Codec2 sounds interesting. I'm no expert, and I haven't looked at their code, but I'd expect the code for a streaming protocol to be structured very differently from that for an ARQ protocol. While some of the underlying modulation ideas will be common, the goals and challenges are simply very different.

I haven't tried or looked at js8call either, but I think the idea is a wonderful one. Where getting a brief message out with poor conditions and/or low power is more important than fast bulk transfer of data, using a narrow bandwidth highly robust mode with heavy error correction just makes sense. I also understand that js8call implements a workaround for FT8s clock time dependence by adapting to the signals heard. Really smart! As with comparison to streaming modes, the design goals and challenges for js8call are also very different from an ARQ protocol intended for guaranteed accurate bulk transfer of data as fast as can be achieved over varying conditions within a specified bandwidth. I do think that FT8/js8call's use of Costas arrays for signal detection, tuning, and timing is a powerful idea that might be worth adopting in a next generation ARQ protocol.

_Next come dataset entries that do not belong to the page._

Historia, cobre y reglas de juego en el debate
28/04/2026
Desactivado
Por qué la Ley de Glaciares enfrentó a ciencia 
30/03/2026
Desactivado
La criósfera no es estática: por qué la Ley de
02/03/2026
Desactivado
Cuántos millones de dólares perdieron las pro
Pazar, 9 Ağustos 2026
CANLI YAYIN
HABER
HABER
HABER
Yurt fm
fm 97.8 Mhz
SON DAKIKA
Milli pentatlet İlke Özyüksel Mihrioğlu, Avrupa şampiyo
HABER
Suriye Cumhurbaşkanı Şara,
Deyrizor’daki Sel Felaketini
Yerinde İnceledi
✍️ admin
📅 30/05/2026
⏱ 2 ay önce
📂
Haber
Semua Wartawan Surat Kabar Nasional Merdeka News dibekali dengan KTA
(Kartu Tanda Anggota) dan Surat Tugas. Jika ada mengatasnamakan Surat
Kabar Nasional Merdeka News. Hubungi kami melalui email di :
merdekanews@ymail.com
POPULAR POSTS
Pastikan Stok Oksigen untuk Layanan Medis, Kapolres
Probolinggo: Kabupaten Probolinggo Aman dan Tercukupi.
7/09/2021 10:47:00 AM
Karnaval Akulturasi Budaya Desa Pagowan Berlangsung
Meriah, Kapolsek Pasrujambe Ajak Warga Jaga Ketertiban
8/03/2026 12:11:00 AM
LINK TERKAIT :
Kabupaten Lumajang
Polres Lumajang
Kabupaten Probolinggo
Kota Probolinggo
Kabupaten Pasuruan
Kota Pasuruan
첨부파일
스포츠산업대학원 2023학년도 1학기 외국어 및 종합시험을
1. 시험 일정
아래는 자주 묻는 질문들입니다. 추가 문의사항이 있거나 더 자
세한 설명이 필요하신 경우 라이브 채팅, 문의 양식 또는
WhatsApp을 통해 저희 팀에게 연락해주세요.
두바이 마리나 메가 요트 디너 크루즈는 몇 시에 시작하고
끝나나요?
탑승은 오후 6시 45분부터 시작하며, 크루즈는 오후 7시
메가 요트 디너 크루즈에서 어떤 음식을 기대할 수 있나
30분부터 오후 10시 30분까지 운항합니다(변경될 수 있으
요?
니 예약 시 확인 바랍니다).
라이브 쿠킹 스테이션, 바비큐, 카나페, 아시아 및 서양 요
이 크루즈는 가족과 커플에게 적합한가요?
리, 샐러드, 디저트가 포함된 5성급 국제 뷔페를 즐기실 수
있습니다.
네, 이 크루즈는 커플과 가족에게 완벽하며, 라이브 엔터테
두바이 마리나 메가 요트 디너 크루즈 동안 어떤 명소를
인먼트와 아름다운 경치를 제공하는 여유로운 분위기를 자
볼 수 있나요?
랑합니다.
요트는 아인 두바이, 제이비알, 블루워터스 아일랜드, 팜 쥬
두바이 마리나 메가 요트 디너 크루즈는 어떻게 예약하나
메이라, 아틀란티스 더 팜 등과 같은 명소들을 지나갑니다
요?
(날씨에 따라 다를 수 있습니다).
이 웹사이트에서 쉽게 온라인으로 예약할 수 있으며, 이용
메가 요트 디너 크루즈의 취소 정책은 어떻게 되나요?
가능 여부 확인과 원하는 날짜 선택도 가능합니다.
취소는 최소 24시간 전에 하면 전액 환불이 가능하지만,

For a new ARQ mode to be adopted for use with Winlink, I'm not sure whether the bigger challenge is convincing the RMS operators or the Winlink/ARSFI board. For either of them, I think that provably competitive performance (based on HF path simulation in addition to over the air use) and a well documented, stable, and reliable interface are likely to be key selling points. I also believe that if we do a good job of improving ardopcf, that it's users may be willing to try out and provide feedback for a new tool developed by the same team.

As to your comments about a GPL licensed implementation, I'm not interested in working on something like that. I much prefer a more liberal license like MIT that allows anybody who is interested in doing so to build on it while allowing it to be combined with other ideas and just about any other pieces of code. That is why a major effort for the recent release of ardopcf was to get rid of all GPL licensed code in the repository.

Commercial protocols like Pactor or VARA have most of the market share because there isn't currently an open alternative that can compete with them. I think that allowing Ardop to become broken was a mistake that we are now correcting, because sometimes it is worth sacrificing some speed or robustness for openness and efficient, easy to install, cross-platform support. However, if an open source solution with similar performance to the commercial solutions is developed, I believe that it will acquire a significant market share.

If somebody then wants to commercialize a compatible or similar product based on the open source Implementation, I don't have a problem with that either. The key is that the open source version will exist that amateurs can choose to use. I can imagine similar open source and commercial systems coexisting, where perhaps the commercial version provides a more polished interface, or better customer support, or (for non-amateur use) provides built-in encryption, while the open source version is free and allows continued experimentation that might lead to something even better.

cbs228 commented 3 months ago

I wrote up some test-cases to demonstrate cmocka. In the process, I happened to find a bug! I would appreciate a review of PR #50 to see what we do/don't like about my proposed approach for unit testing. We can refine it as needed to better fit this project. I think the time-invested-to-bugs-found ratio has proven to be favorable.

pflarue commented 2 months ago

PR #50 introduced a unit test framework.